In the disassembly/assembly process of the dividing table module, drilling cylinder module, stamping cylinder module, and inductive anti-reverse valve module, the least force required for picking and placing the four mechanism modules is observed at an adjustable table height of 100 cm, i.e., when the parallel adjustable table height and machine height are optimized. Consequently, when preceding disassembly, assembly, or maintenance, modules can be placed on the surface parallel to the machine height for the mechanism module or parts picking and placing, effectively reducing the force applied.
The current research has limitations and areas for improvement. Equipment, process, and precision could be optimized or corrected in the future. The following research directions are suggested.
This study captures and analyzes the data from inertia sensors and thin-film sensors on smart gloves during the disassembly and assembly processes.

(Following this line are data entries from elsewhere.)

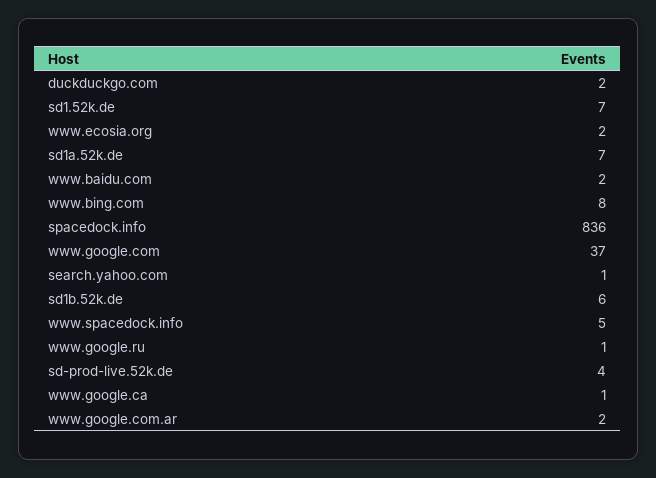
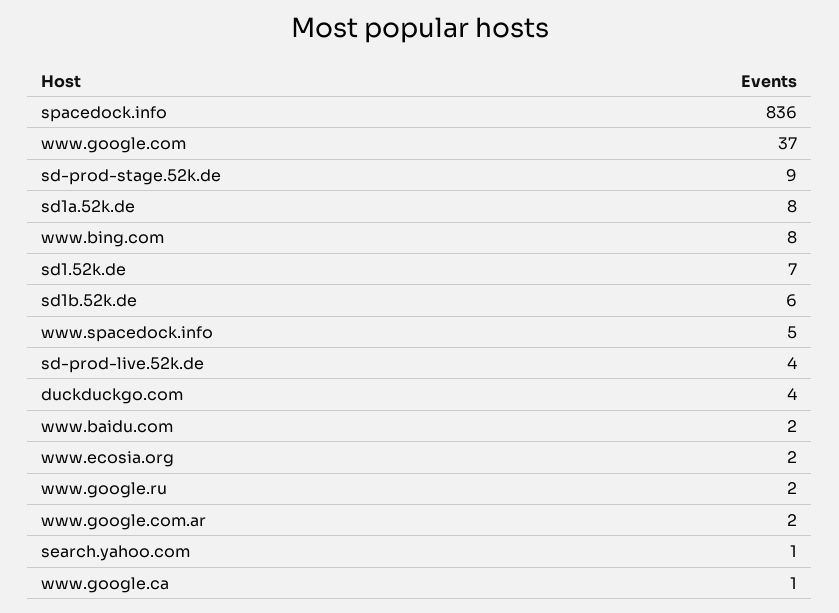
duckduckgo.com: 2 -> 4
sd1a.52k.de: 7 -> 8
www.google.ru: 1 -> 2
sd-prod-stage.52k.de: none -> 9

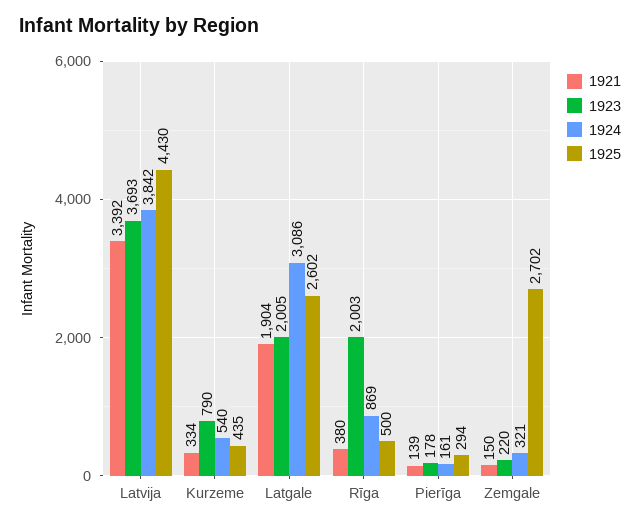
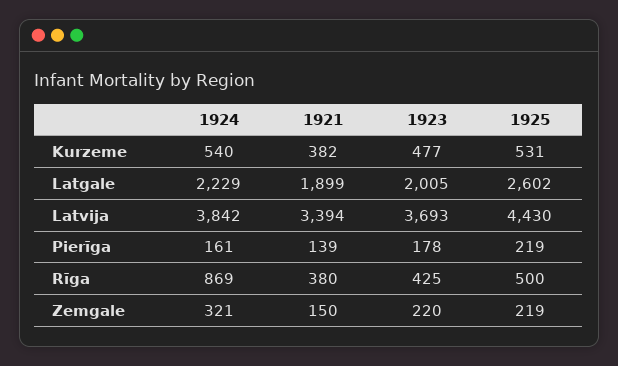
1921, Latvija: 3392 -> 3394
1921, Kurzeme: 334 -> 382
1923, Kurzeme: 790 -> 477
1925, Kurzeme: 435 -> 531
1921, Latgale: 1904 -> 1899
1924, Latgale: 3086 -> 2229
1923, Rīga: 2003 -> 425
1925, Pierīga: 294 -> 219
1925, Zemgale: 2702 -> 219

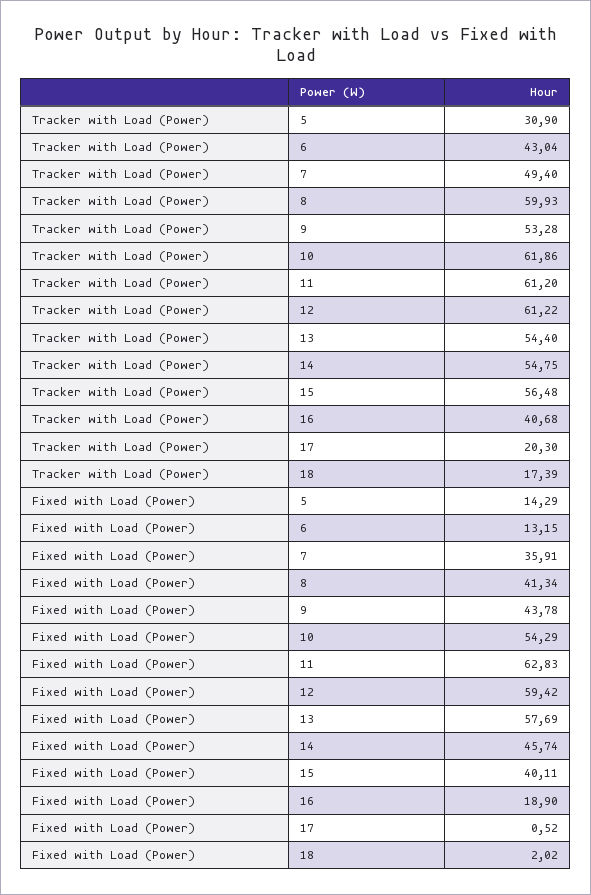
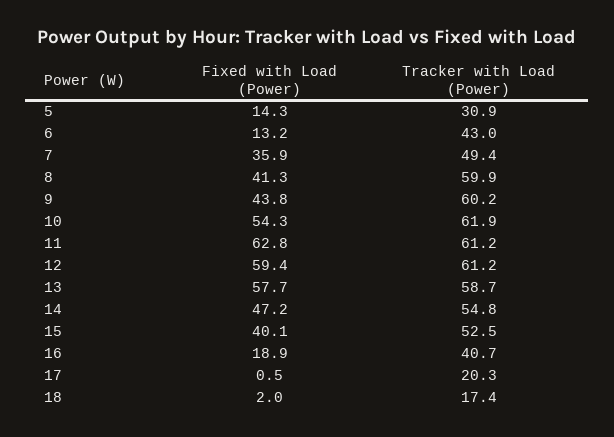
Tracker with Load (Power), 9: 53.28 -> 60.2
Tracker with Load (Power), 13: 54.4 -> 58.7
Tracker with Load (Power), 15: 56.48 -> 52.5
Fixed with Load (Power), 14: 45.74 -> 47.2

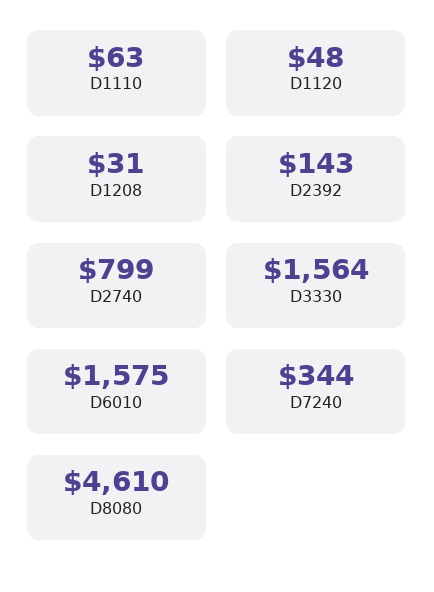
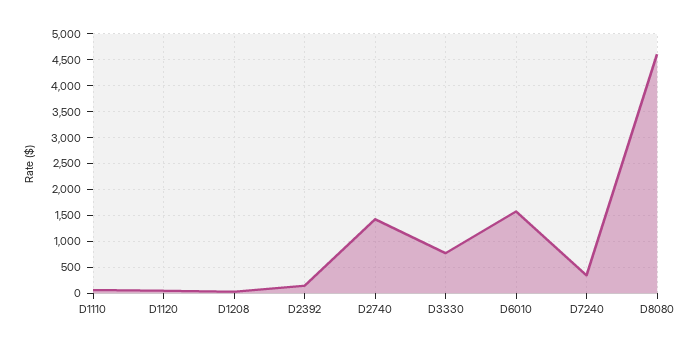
D2740: 799 -> 1500
D3330: 1564 -> 750

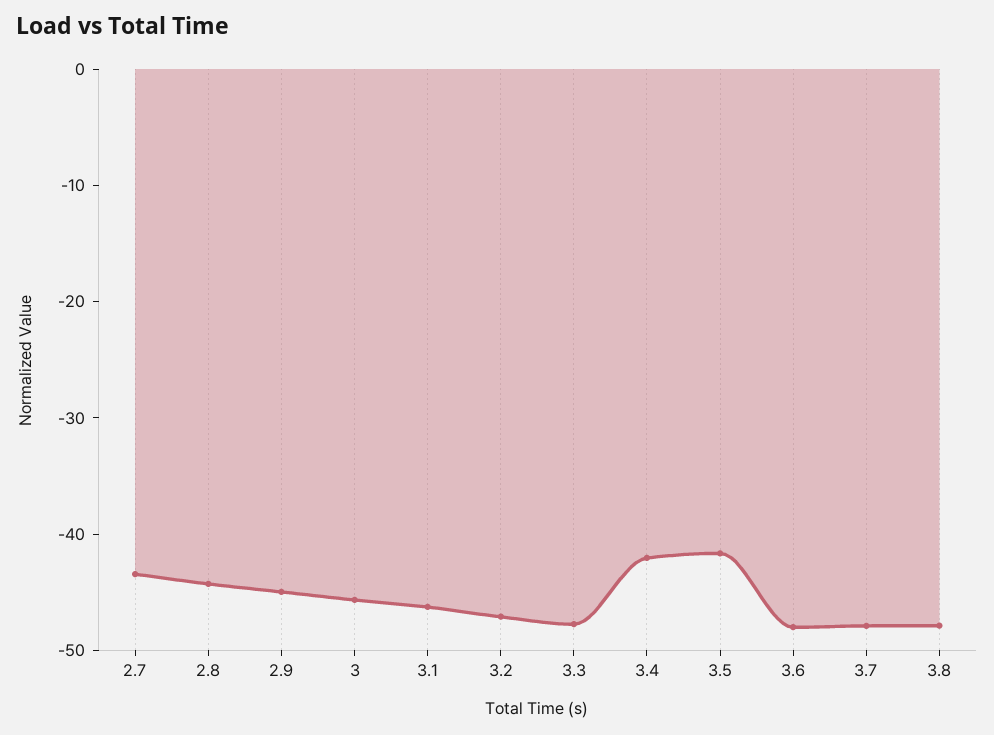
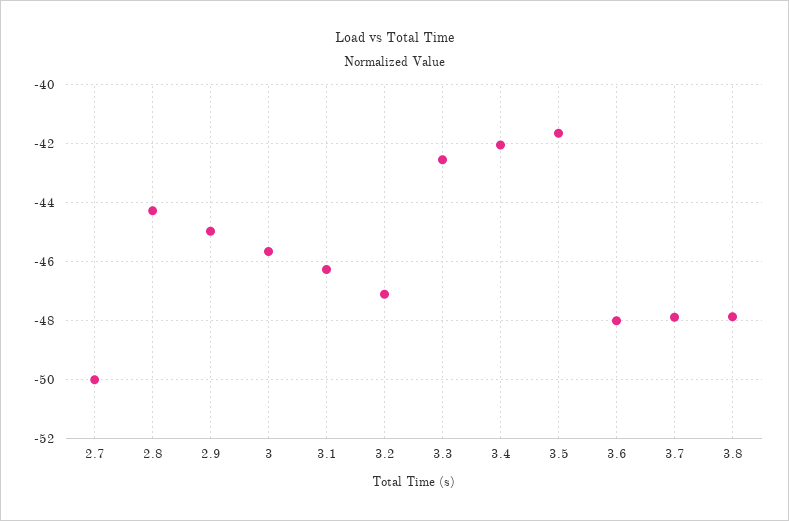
2.7: -44 -> -50
3.3: -48 -> -42.5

To gain a deep understanding of motion gestures and behavior analysis at different states (e.g., carrying heavy objects), information acquired from other sensors should be taken into account.
The disassembly and assembly steps in the current research are preceded by manual labor. It is suggested to install the system on automation robots or robotic arms for the experiment to compare the data differences and further optimize the data and process. It is also expected that it could be applied to education and training certificate examination standards to enhance disassembly and assembly efficiency, reduce danger, and gradually optimize processes.
This study is expected to provide a reference for effectively identifying specific disassembly/assembly behaviors and predicting abnormal operating models. It also presents potential applications in more intricate disassembly and assembly process optimization, ergonomic analysis, worker training systems, operation fatigue and error warning systems, human–machine collaborative disassembly and assembly work systems, and intelligent robot disassembly and assembly work systems.